4.   Indicate if the correlation criterion is to be less than (<) or greater than (>) the specified numerical value by choosing from the third popup.

5.   Select a correlation value between zero and one by entering a number in the entry box.(The default value of 4 applies only to variance and is not an appropriate value for correlation calculations.)

6.   Click Change. The columns you selected in the top line are marked, unmarked, or deleted according to the variance criterion you specified.

To select column subgroups of defined size:

1.   Click the third radio button on the Manage Independent Columns control panel.

2.   Choose Unmark, Mark, or Delete from the first popup.

3.   Choose Percent or Columns from the second popup and enter an appropriate numeric value in the entry box to the left of the popup. This sets the group size (absolutely or relatively).

4.   Select Lowest or Highest from the third popup, then choose Variance or Correlation^2 from the fourth popup. This sets the selection parameter and range.

Managing fields

Accessing field maps

To access field maps:

Select Field Manager from the FIELD ANALYSIS (MFA) menu card. The Field Manager control panel appears.

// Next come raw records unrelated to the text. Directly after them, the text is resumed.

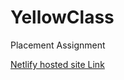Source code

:# YellowClass
Placement Assignment

[Netlify hosted site Link](https://gallant-elion-0bfa7b.netlify.app)
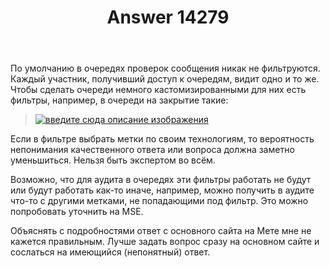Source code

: ﻿---
title: "Answer 14279"
se.owner.user_id: 176217
se.owner.display_name: "αλεχολυτ"
se.owner.link: "https://ru.meta.stackoverflow.com/users/176217/%ce%b1%ce%bb%ce%b5%cf%87%ce%bf%ce%bb%cf%85%cf%84"
se.answer_id: 14279
se.question_id: 14277
se.post_type: answer
se.is_accepted: True
---
<p>По умолчанию в очередях проверок сообщения никак не фильтруются. Каждый участник, получивший доступ к очередям, видит одно и то же. Чтобы сделать очереди немного кастомизированными для них есть фильтры, например, в очереди на закрытие такие:</p>
<blockquote>
<p><a href="https://i.sstatic.net/tCK5Sfmy.png" rel="nofollow noreferrer"><img src="https://i.sstatic.net/tCK5Sfmy.png" alt="введите сюда описание изображения" /></a></p>
</blockquote>
<p>Если в фильтре выбрать метки по своим технологиям, то вероятность непонимания качественного ответа или вопроса должна заметно уменьшиться. Нельзя быть экспертом во всём.</p>
<p>Возможно, что для аудита в очередях эти фильтры работать не будут или будут работать как-то иначе, например, можно получить в аудите что-то с другими метками, не попадающими под фильтр. Это можно попробовать уточнить на MSE.</p>
<p>Объяснять с подробностями ответ с основного сайта на Мете мне не кажется правильным. Лучше задать вопрос сразу на основном сайте и сослаться на имеющийся (непонятный) ответ.</p>
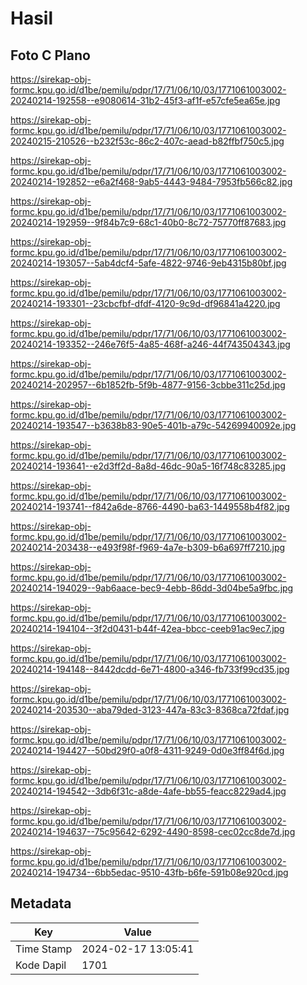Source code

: # Hasil

## Foto C Plano

https://sirekap-obj-formc.kpu.go.id/d1be/pemilu/pdpr/17/71/06/10/03/1771061003002-20240214-192558--e9080614-31b2-45f3-af1f-e57cfe5ea65e.jpg

https://sirekap-obj-formc.kpu.go.id/d1be/pemilu/pdpr/17/71/06/10/03/1771061003002-20240215-210526--b232f53c-86c2-407c-aead-b82ffbf750c5.jpg

https://sirekap-obj-formc.kpu.go.id/d1be/pemilu/pdpr/17/71/06/10/03/1771061003002-20240214-192852--e6a2f468-9ab5-4443-9484-7953fb566c82.jpg

https://sirekap-obj-formc.kpu.go.id/d1be/pemilu/pdpr/17/71/06/10/03/1771061003002-20240214-192959--9f84b7c9-68c1-40b0-8c72-75770ff87683.jpg

https://sirekap-obj-formc.kpu.go.id/d1be/pemilu/pdpr/17/71/06/10/03/1771061003002-20240214-193057--5ab4dcf4-5afe-4822-9746-9eb4315b80bf.jpg

https://sirekap-obj-formc.kpu.go.id/d1be/pemilu/pdpr/17/71/06/10/03/1771061003002-20240214-193301--23cbcfbf-dfdf-4120-9c9d-df96841a4220.jpg

https://sirekap-obj-formc.kpu.go.id/d1be/pemilu/pdpr/17/71/06/10/03/1771061003002-20240214-193352--246e76f5-4a85-468f-a246-44f743504343.jpg

https://sirekap-obj-formc.kpu.go.id/d1be/pemilu/pdpr/17/71/06/10/03/1771061003002-20240214-202957--6b1852fb-5f9b-4877-9156-3cbbe311c25d.jpg

https://sirekap-obj-formc.kpu.go.id/d1be/pemilu/pdpr/17/71/06/10/03/1771061003002-20240214-193547--b3638b83-90e5-401b-a79c-54269940092e.jpg

https://sirekap-obj-formc.kpu.go.id/d1be/pemilu/pdpr/17/71/06/10/03/1771061003002-20240214-193641--e2d3ff2d-8a8d-46dc-90a5-16f748c83285.jpg

https://sirekap-obj-formc.kpu.go.id/d1be/pemilu/pdpr/17/71/06/10/03/1771061003002-20240214-193741--f842a6de-8766-4490-ba63-1449558b4f82.jpg

https://sirekap-obj-formc.kpu.go.id/d1be/pemilu/pdpr/17/71/06/10/03/1771061003002-20240214-203438--e493f98f-f969-4a7e-b309-b6a697ff7210.jpg

https://sirekap-obj-formc.kpu.go.id/d1be/pemilu/pdpr/17/71/06/10/03/1771061003002-20240214-194029--9ab6aace-bec9-4ebb-86dd-3d04be5a9fbc.jpg

https://sirekap-obj-formc.kpu.go.id/d1be/pemilu/pdpr/17/71/06/10/03/1771061003002-20240214-194104--3f2d0431-b44f-42ea-bbcc-ceeb91ac9ec7.jpg

https://sirekap-obj-formc.kpu.go.id/d1be/pemilu/pdpr/17/71/06/10/03/1771061003002-20240214-194148--8442dcdd-6e71-4800-a346-fb733f99cd35.jpg

https://sirekap-obj-formc.kpu.go.id/d1be/pemilu/pdpr/17/71/06/10/03/1771061003002-20240214-203530--aba79ded-3123-447a-83c3-8368ca72fdaf.jpg

https://sirekap-obj-formc.kpu.go.id/d1be/pemilu/pdpr/17/71/06/10/03/1771061003002-20240214-194427--50bd29f0-a0f8-4311-9249-0d0e3ff84f6d.jpg

https://sirekap-obj-formc.kpu.go.id/d1be/pemilu/pdpr/17/71/06/10/03/1771061003002-20240214-194542--3db6f31c-a8de-4afe-bb55-feacc8229ad4.jpg

https://sirekap-obj-formc.kpu.go.id/d1be/pemilu/pdpr/17/71/06/10/03/1771061003002-20240214-194637--75c95642-6292-4490-8598-cec02cc8de7d.jpg

https://sirekap-obj-formc.kpu.go.id/d1be/pemilu/pdpr/17/71/06/10/03/1771061003002-20240214-194734--6bb5edac-9510-43fb-b6fe-591b08e920cd.jpg


## Metadata

| Key        | Value               |
| ---------- | ------------------- |
| Time Stamp | 2024-02-17 13:05:41 |
| Kode Dapil | 1701                |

The control panel includes a browser that lists maps you created in Field Analysis or Field Calculation.

After you select a map by highlighting it in the browser, you can manage it in several ways>

Listing map information in the text window

To list map information in the text window:

Click the Describe button in the Field Manager control panel. The following information is listed in the text window:

• The probemap name as shown in the Field Manager.
• The name of the grid onto which the probes were placed.
• The type of probe that was used.
• The dimensions and resolution of the grid.

To visualize a map, click the Visualize button. The Probe Surface Generation control panel appears. Use this panel to create a probe surface that visualizes your field map in the model window. For information on the Probe Surface Generation control panel, see the Field Calculation chapter in the Cerius² Hypothesis and Receptor Models.

Deleting a map

To delete a map, click the Delete button. The map you have selected is deleted permanently.

Saving a map

To save a map, click the Output to map.mbk button. The map is saved to a file named map.mbk. Only one map can be saved by this mechanism. If you selection another map and click this button, the first map.mbk is overwritten.

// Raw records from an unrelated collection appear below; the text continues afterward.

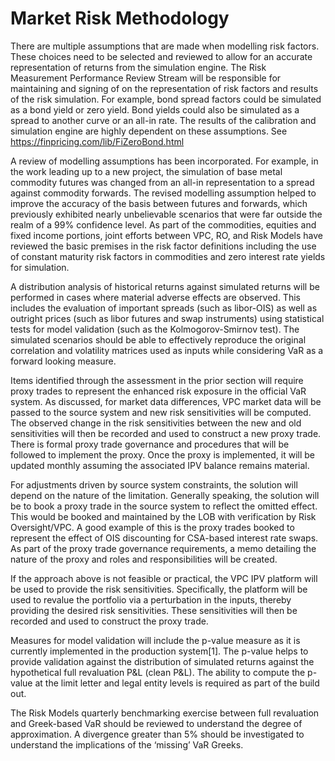 # Market Risk Methodology

There are multiple assumptions that are made when modelling risk factors. These choices need to be selected and reviewed to allow for an accurate representation of returns from the simulation engine. The Risk Measurement Performance Review Stream will be responsible for maintaining and signing of on the representation of risk factors and results of the risk simulation. For example, bond spread factors could be simulated as a bond yield or zero yield. Bond yields could also be simulated as a spread to another curve or an all-in rate. The results of the calibration and simulation engine are highly dependent on these assumptions. See https://finpricing.com/lib/FiZeroBond.html

A review of modelling assumptions has been incorporated. For example, in the work leading up to a new project, the simulation of base metal commodity futures was changed from an all-in representation to a spread against commodity forwards. The revised modelling assumption helped to improve the accuracy of the basis between futures and forwards, which previously exhibited nearly unbelievable scenarios that were far outside the realm of a 99% confidence level. As part of the commodities, equities and fixed income portions, joint efforts between VPC, RO, and Risk Models have reviewed the basic premises in the risk factor definitions including the use of constant maturity risk factors in commodities and zero interest rate yields for simulation.

A distribution analysis of historical returns against simulated returns will be performed in cases where material adverse effects are observed. This includes the evaluation of important spreads (such as libor-OIS) as well as outright prices (such as libor futures and swap instruments) using statistical tests for model validation (such as the Kolmogorov-Smirnov test). The simulated scenarios should be able to effectively reproduce the original correlation and volatility matrices used as inputs while considering VaR as a forward looking measure.

Items identified through the assessment in the prior section will require proxy trades to represent the enhanced risk exposure in the official VaR system. As discussed, for market data differences, VPC market data will be passed to the source system and new risk sensitivities will be computed. The observed change in the risk sensitivities between the new and old sensitivities will then be recorded and used to construct a new proxy trade. There is formal proxy trade governance and procedures that will be followed to implement the proxy. Once the proxy is implemented, it will be updated monthly assuming the associated IPV balance remains material.

For adjustments driven by source system constraints, the solution will depend on the nature of the limitation. Generally speaking, the solution will be to book a proxy trade in the source system to reflect the omitted effect. This would be booked and maintained by the LOB with verification by Risk Oversight/VPC. A good example of this is the proxy trades booked to represent the effect of OIS discounting for CSA-based interest rate swaps. As part of the proxy trade governance requirements, a memo detailing the nature of the proxy and roles and responsibilities will be created.

If the approach above is not feasible or practical, the VPC IPV platform will be used to provide the risk sensitivities. Specifically, the platform will be used to revalue the portfolio via a perturbation in the inputs, thereby providing the desired risk sensitivities. These sensitivities will then be recorded and used to construct the proxy trade.

Measures for model validation will include the p-value measure as it is currently implemented in the production system[1]. The p-value helps to provide validation against the distribution of simulated returns against the hypothetical full revaluation P&L (clean P&L). The ability to compute the p-value at the limit letter and legal entity levels is required as part of the build out.

The Risk Models quarterly benchmarking exercise between full revaluation and Greek-based VaR should be reviewed to understand the degree of approximation. A divergence greater than 5% should be investigated to understand the implications of the ‘missing’ VaR Greeks.


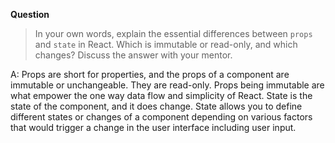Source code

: **Question**

> In your own words, explain the essential differences between `props` and `state` in React. Which is immutable or read-only, and which changes? Discuss the answer with your mentor.

A: Props are short for properties, and the props of a component are immutable or unchangeable. They are read-only. Props being immutable are what empower the one way data flow and simplicity of React. State is the state of the component, and it does change. State allows you to define different states or changes of a component depending on various factors that would trigger a change in the user interface including user input. 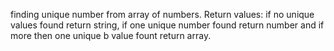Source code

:finding unique number from array of numbers.
Return values: if no unique values found return string, if one unique number found return number and if more then one unique b
value fount return array.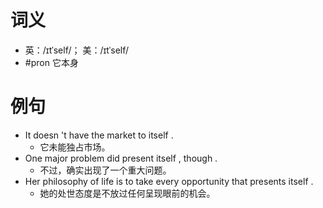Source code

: # 词义
- 英：/ɪtˈself/； 美：/ɪtˈself/
- #pron 它本身
# 例句
- It doesn 't have the market to itself .
	- 它未能独占市场。
- One major problem did present itself , though .
	- 不过，确实出现了一个重大问题。
- Her philosophy of life is to take every opportunity that presents itself .
	- 她的处世态度是不放过任何呈现眼前的机会。
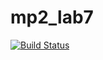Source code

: # mp2_lab7
[![Build Status](https://travis-ci.org/CYChack/mp2_lab7.svg?branch=mp2-lab7-list)](https://travis-ci.org/CYChack/mp2_lab7)
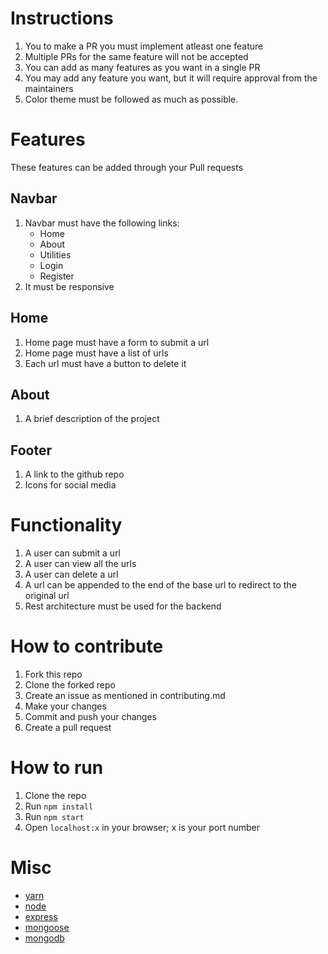 # Instructions

1. You to make a PR you must implement atleast one feature
2. Multiple PRs for the same feature will not be accepted
3. You can add as many features as you want in a single PR
4. You may add any feature you want, but it will require approval from the maintainers
5. Color theme must be followed as much as possible.

# Features

These features can be added through your Pull requests

## Navbar

1. Navbar must have the following links:
   - Home
   - About
   - Utilities
   - Login
   - Register
2. It must be responsive

## Home

1. Home page must have a form to submit a url
2. Home page must have a list of urls
3. Each url must have a button to delete it

## About

1. A brief description of the project

## Footer

1. A link to the github repo
2. Icons for social media

# Functionality

1. A user can submit a url
2. A user can view all the urls
3. A user can delete a url
4. A url can be appended to the end of the base url to redirect to the original url
5. Rest architecture must be used for the backend

# How to contribute

1. Fork this repo
2. Clone the forked repo
3. Create an issue as mentioned in contributing.md
4. Make your changes
5. Commit and push your changes
6. Create a pull request

# How to run

1. Clone the repo
2. Run `npm install`
3. Run `npm start`
4. Open `localhost:x` in your browser; x is your port number

# Misc

- [yarn](https://yarnpkg.com/)
- [node](https://nodejs.org/en/)
- [express](https://expressjs.com/)
- [mongoose](https://mongoosejs.com/)
- [mongodb](https://www.mongodb.com/)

Generating a QSAR using field data

Generating a QSAR -equation

1.   Select the G/PLS or the Stepwise method for generating a QSAR. The PLS method is not available for use with field data.

2.   Click the RUN button at the top of the study table.

A QSAR equation or set of equations is generated and displayed in the Equation Viewer.

3.   Validate the equation-building process by clicking the Validate icon on the study table (the button marked "OK").

4.   Run the randomization and crossvalidation tests by clicking the appropriate buttons in the Validate control panel. For more information on this process, see Validating QSAR equations and data on page 223.

Predicting biological activity

Predicting activity

1.   Select and add the molecule in which you are interested to the study table.

2.   Select Create Field from the FIELD ANALYSIS (MFA) card to open the Create Field control panel.

3.   Uncheck all probes so that no new field value columns are added to the study table.

4.   Click Create. MFA generates field data, predicted activity, and residuals data for all models in the study table, including the model you added.

When field and QSAR calculations are complete, you can mark the field points used in the QSAR in the model window:

Open the Equation Viewer and check the Plot Equation button. Field descriptors used in the QSAR equation are marked in the Study Table, and the grid points are displayed in the model window with a 3D cross and a name label. Additional information is also printed in the text window. For information about the Equation Viewer, see Chapter 14, Using the Equation Viewer.